Jenseits von Facebook

Autor:
ch
Veröffentlicht am
Sept. 26, 2012

Der durch neue Medien leichter gewordene Protest hat Versprechen nach einer anderen Beteiligungskultur provoziert und hohe Erwartungen geweckt. Aber mit der Logik der Abstimmung, die durch das Internet so verführerisch leicht gemacht wird, ist die Beteiligung nicht einfacher geworden. Ob mit ihr eine fruchtbare Diskussion über Architektur gefördert werden kann?
 
In einem Kommentar der Süddeutschen Zeitung vom 2. Juni dieses Jahres machte Adrian Kreye darauf aufmerksam, dass Julian Assange nicht mehr der strahlende Revolutionär ist, als den man ihn noch vor kurzem gefeiert hat, sondern "nur noch eine Fußnote im Weltgeschehen". Überhaupt seien die großen Revolutionen bei uns schon zwei- bis dreihundert Jahre her. "Was sich in den Industrieländern durch digitale Technologien verändert hat, ist viel weniger glamourös – der Medienvertrieb, die Kulturvergütung, die Werbung und der Einzelhandel."

Ernüchterung kann heilsam sein
Die Euphorie ist verflogen, die sich von einer durch das Netz gestützten Transparenz und Partizipationskultur Impulse gegen Politikverdrossenheit sowie eine Belebung von verknöcherten Beteiligungspraktiken erhofft hatte.
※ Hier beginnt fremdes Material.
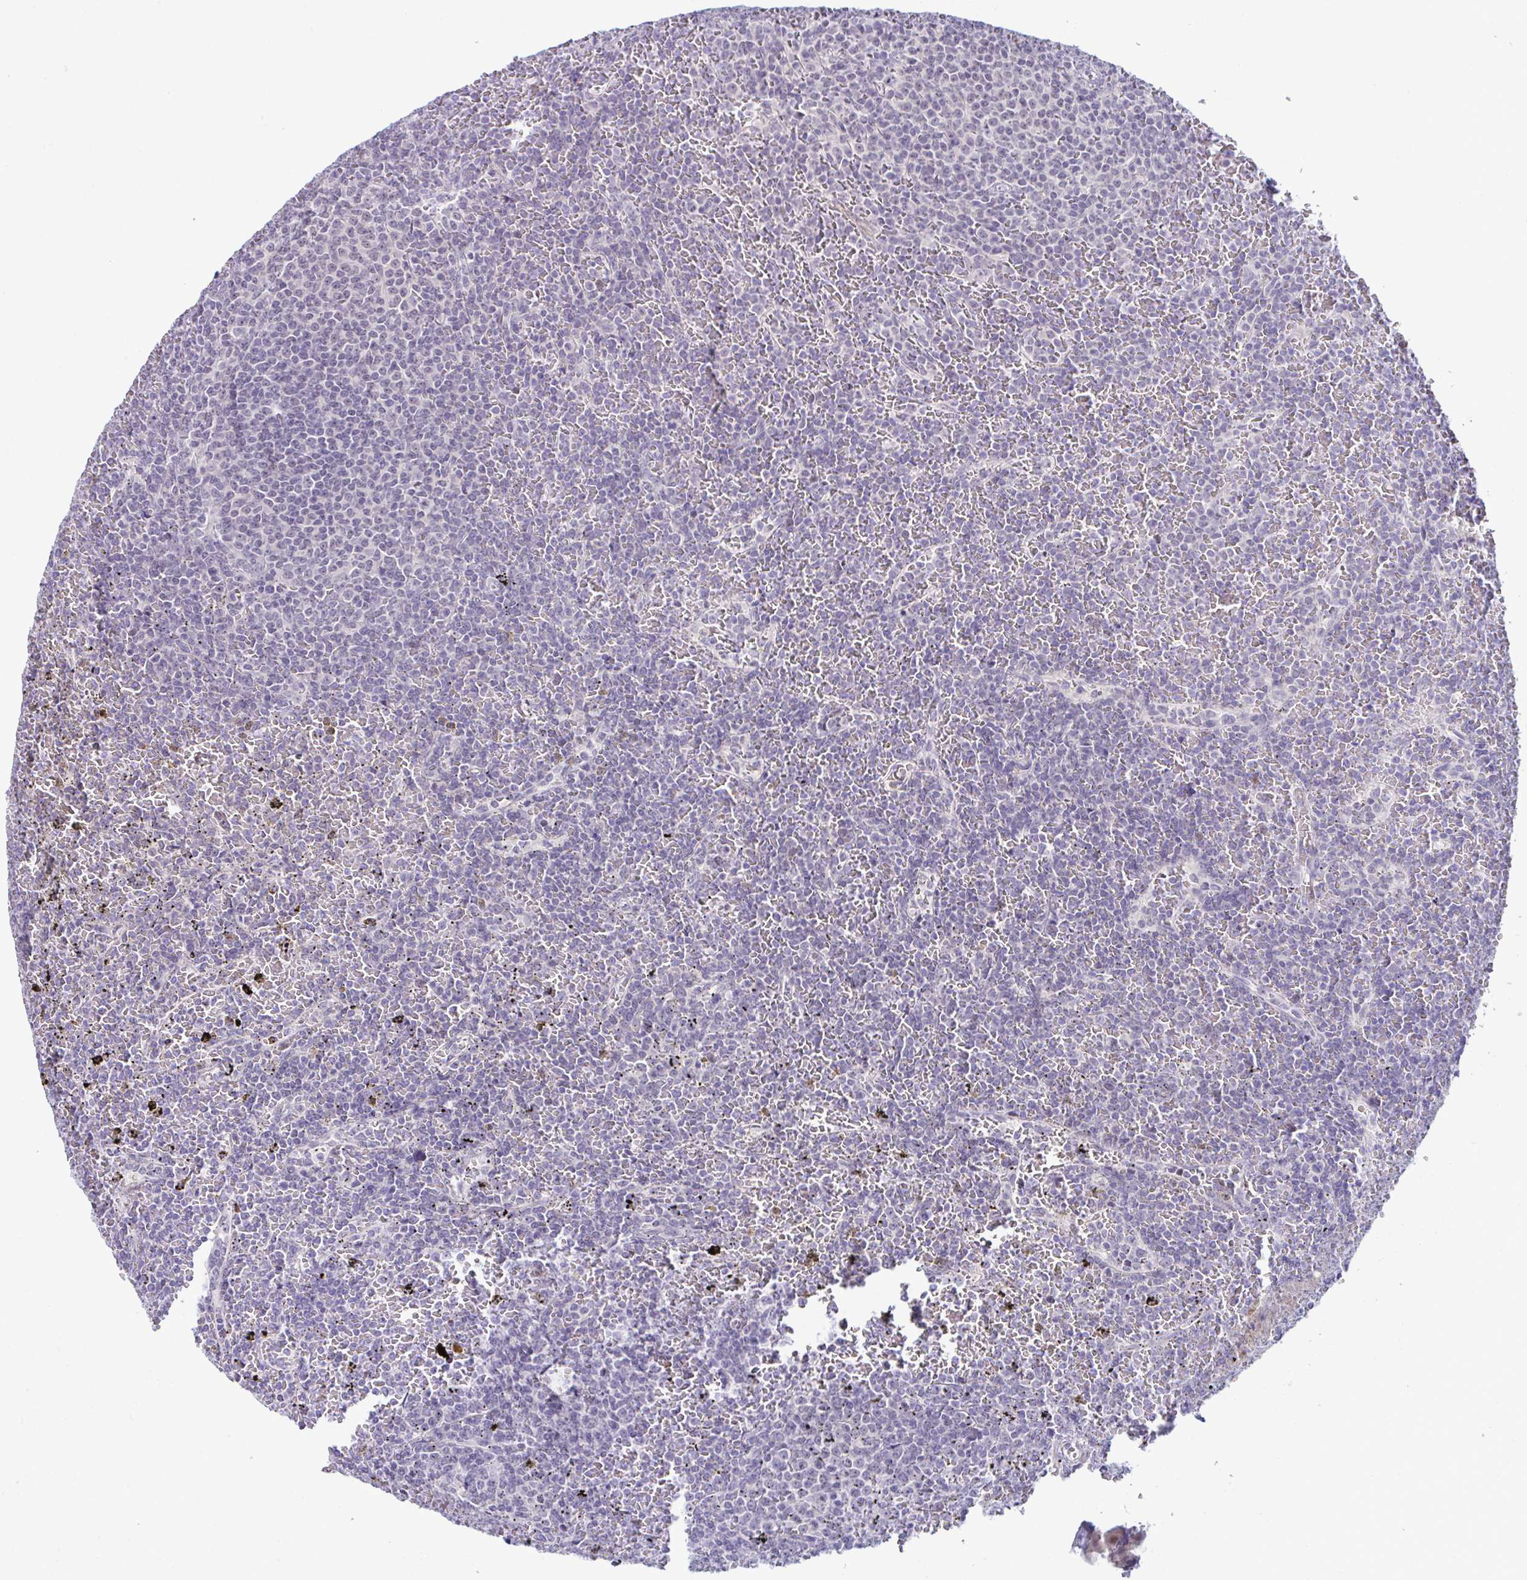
{"staining": {"intensity": "negative", "quantity": "none", "location": "none"}, "tissue": "lymphoma", "cell_type": "Tumor cells", "image_type": "cancer", "snomed": [{"axis": "morphology", "description": "Malignant lymphoma, non-Hodgkin's type, Low grade"}, {"axis": "topography", "description": "Spleen"}], "caption": "This is a photomicrograph of IHC staining of malignant lymphoma, non-Hodgkin's type (low-grade), which shows no staining in tumor cells. (DAB IHC with hematoxylin counter stain).", "gene": "USP35", "patient": {"sex": "female", "age": 77}}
Die neuen Medien allein können auf das Kernproblem, wie sinnvoll Beteiligung praktiziert werden kann, wie in der Planung Bürgerbeteiligung verbessert und gefördert werden kann, nicht antworten.
Ernüchterung kann auch konstruktiv genutzt werden. Zwar steht nicht in Frage, dass das Internet gewisse Abläufe, den Zugang zur Verwaltung erleichtern kann oder dabei hilft, eine Diskussion vorzubereiten und Material zur Verfügung zu stellen. Das allein reicht aber nicht.
 
Das Internet verführt zur schnellen, kurzen, auch mal unbedachten Äußerung. Aber nicht immer tut dies Diskussionen und dem Verständnis eines Problems gut, insbesondere des Typs, um den es sich bei Planung und Architektur handelt. Horst Rittel hatte diesen Typ wicked, "bösartiges Problem", genannt. Zu den Kennzeichen eines solchen bösartigen Problems gehört, dass es auf zahlreiche Arten erklärt werden kann und die Wahl der Erklärung die Art der Problemlösung bestimmt. Das hieße, dass erst eine Auseinandersetzung darüber stattfinden muss, wie ein Problem gesehen werden soll, wie man entsprechend damit umgehen, wie man Aspekte gewichten will, bevor man über mögliche Alternativen redet und sie gegeneinander abwägt. Erst wenn absehbar ist, dass keine Einigkeit erzielt werden kann, muss abgestimmt werden.
Prozesse, die man im Internet beobachten kann, scheinen diese Logik umzudrehen. Erst einmal wird abgestimmt, dann (gegebenenfalls) diskutiert. Die ZDF-Sendung Aspekte hat mit einer Umfrage über die beliebteste Bausünde das Sommerloch gestopft. Mit sicher erheiternden Beispielen, aber auch mit dem offensichtlich populistischen Beigeschmack, dass man es den Fachleuten nun auch mal zeigen dürfe – die zweifelhafte Auszeichnung "gewonnen" hat mit großem Vorsprung keine der fast rührenden Planungspannen und hilflosen Problemlösungsversuche, die zur Abstimmung standen, sondern Gottfried Böhms Ulmer Zentralbibliothek von 2004. Das ist nicht mehr als durch vermeintliche Partizipation legitimierte Polemik auf niedrigem Niveau, für einen weiterführenden Diskurs über Baukultur herzlich ungeeignet. Auf die Vorstellung des wie es heißt, "durchaus ambivalenten Gebäudes" am 28. September darf man gespannt sein. Immerhin ist auch ein Bericht über Gestaltungsbeiräte als Instrument der Förderung von Architekturqualität in Vorbereitung.
 
Sensibler war man auf der Plattform Nexthamburg. Die hat im Auftrag der Behörde Stadtentwicklung und Umwelt (BSU) je eine Abstimmung über das beliebteste und unbeliebteste Gebäude Hamburgs initiiert, die BSU hat direkt an die Auswertung der Umfrage eine Diskussion angeschlossen, wie das Ergebnis zu deuten und zu bewerten sei. Auch hier finden wir Anzeichen von bekannten Ressentiments, im Unterschied zu Aspekte stehen hier Abstimmung und Lebensumwelt in direktem Zusammenhang: Hamburger reden über Häuser ihrer Stadt, nicht Deutsche über Bausünden. Die Abstimmung zeigte so auch ein deutliches Missfallen daran, dass in Hamburg (wie anderswo auch) zu leichtfertig abgerissen wird – und zeigt, wie notwendig eine Diskussion über den Umgang mit Bausubstanz ist, wie wichtig die Frage ist, nach welchen Werten der Bestand bemessen wird. Soweit so gut.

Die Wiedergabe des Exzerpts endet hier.